We can now split the sentence to convert it to the parser's internal representation. Since we know that there is no sandhi in this sentence, we can pass `pre_segmented=True` to indicate this to the parser, and retain just the first split.

In [7]:
split = parser.split(sentence, pre_segmented=True)[0]
print(f'{split}')

['देवदत्तः', 'ग्रामम्', 'गच्छति']


In [8]:
parses = list(split.parse(limit=2))
for i, parse in enumerate(parses):
    print(f'Parse {i}')
    print(f'{parse}')

Parse 0
देवदत्तः => (देवदत्त, ['पुंल्लिङ्गम्', 'एकवचनम्', 'प्रथमाविभक्तिः']) : कर्ता of गच्छति
ग्रामम् => (ग्राम, ['पुंल्लिङ्गम्', 'एकवचनम्', 'द्वितीयाविभक्तिः']) : कर्म of गच्छति
गच्छति => (गम्, ['लट्', 'कर्तरि', 'परस्मैपदम्', 'प्रथमपुरुषः', 'प्राथमिकः', 'एकवचनम्'])
Parse 1
देवदत्तः => (देवदत्त, ['पुंल्लिङ्गम्', 'एकवचनम्', 'प्रथमाविभक्तिः']) : कर्ता of गच्छति
ग्रामम् => (ग्राम, ['नपुंसकलिङ्गम्', 'एकवचनम्', 'द्वितीयाविभक्तिः']) : कर्म of गच्छति
गच्छति => (गम्, ['लट्', 'कर्तरि', 'परस्मैपदम्', 'प्रथमपुरुषः', 'प्राथमिकः', 'एकवचनम्'])
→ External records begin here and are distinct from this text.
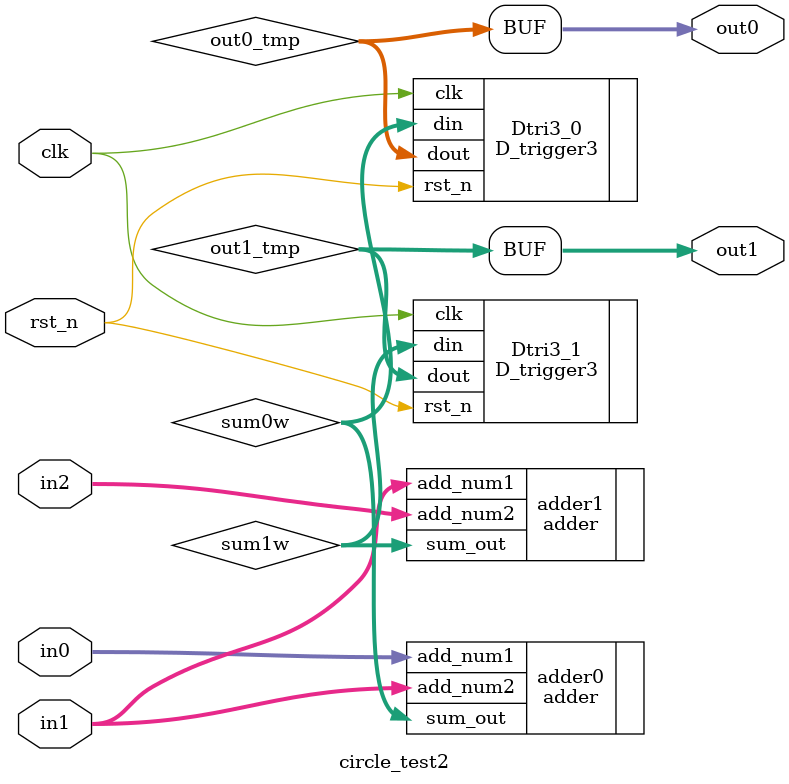
<source format=v>
module circle_test2(
        clk    ,
        rst_n  ,

        in0    ,
        in1    ,
        in2    ,

        out0   ,
        out1
);

parameter      DATA_W =  8;

input               clk    ;
input               rst_n  ;

input[DATA_W-1:0]   in0    ;
input[DATA_W-1:0]   in1    ;
input[DATA_W-1:0]   in2    ;

output[DATA_W-1:0]  out0   ;
output[DATA_W-1:0]  out1   ;

reg   [DATA_W-1:0]  out0   ;
reg   [DATA_W-1:0]  out1   ;


wire  [DATA_W-1:0]  sum0w   ;
wire  [DATA_W-1:0]  sum1w   ;

wire   [DATA_W-1:0]  out0_tmp   ;
wire   [DATA_W-1:0]  out1_tmp   ;

adder#(.ADD_W(DATA_W)) adder0(
    
    .add_num1(in0),
    .add_num2(in1),

    .sum_out(sum0w)
);

adder#(.ADD_W(DATA_W)) adder1(
    
    .add_num1(in1),
    .add_num2(in2),

    .sum_out(sum1w)
);

D_trigger3#(.DATA_W(DATA_W)) Dtri3_0(
        .clk(clk)       ,
        .rst_n(rst_n)   ,
        .din(sum0w)	   ,

        .dout(out0_tmp)
);

D_trigger3#(.DATA_W(DATA_W)) Dtri3_1(
        .clk(clk)       ,
        .rst_n(rst_n)   ,
        .din(sum1w)	   ,

        .dout(out1_tmp)
);

always@(*)begin
    out0 = out0_tmp;
end

always@(*)begin
    out1 = out1_tmp;
end


endmodule


</source>
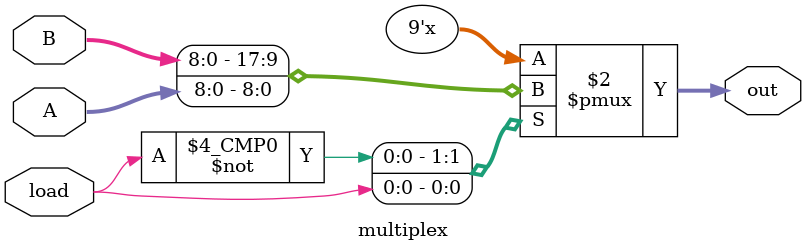
<source format=sv>
module multiplex(load,A,B,out);
input load;
input [8:0] A,B;
output reg [8:0] out;


always@(*)begin
case(load)
	1'b0:out=B;
	1'b1:out=A;
	default:out=1'bx;
endcase
end

endmodule


</source>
For visualization, the parses can be converted to the GraphViz DOT format.

In [9]:
print(parses[0].to_dot())

digraph  {
"grAmam [grAma, {puMlliNgam, ekavacanam, dvitIyAviBaktiH}] 1";
"gacCati [gam, {law, kartari, parasmEpadam, praTamapuruzaH, prATamikaH, ekavacanam}] 2";
"devadattas [devadatta, {puMlliNgam, ekavacanam, praTamAviBaktiH}] 0";
"gacCati [gam, {law, kartari, parasmEpadam, praTamapuruzaH, prATamikaH, ekavacanam}] 2" -> "devadattas [devadatta, {puMlliNgam, ekavacanam, praTamAviBaktiH}] 0"  [key=0, label=kartA];
"gacCati [gam, {law, kartari, parasmEpadam, praTamapuruzaH, prATamikaH, ekavacanam}] 2" -> "grAmam [grAma, {puMlliNgam, ekavacanam, dvitIyAviBaktiH}] 1"  [key=0, label=karma];
}



We can convert this representation to a picture using any tool that supports the DOT format. Let's use [image-charts.com] which exposes a REST API for generating charts.

In [10]:
from urllib.parse import urlencode
from IPython.display import Image

q = urlencode({'cht': 'gv:dot', 'chl': parses[0].to_dot()})
url = f"https://image-charts.com/chart?{q}"
Image(url=url)

This shows the basic capabilities of the `sanskrit_parser`. For advanced usages, please consult the documentation.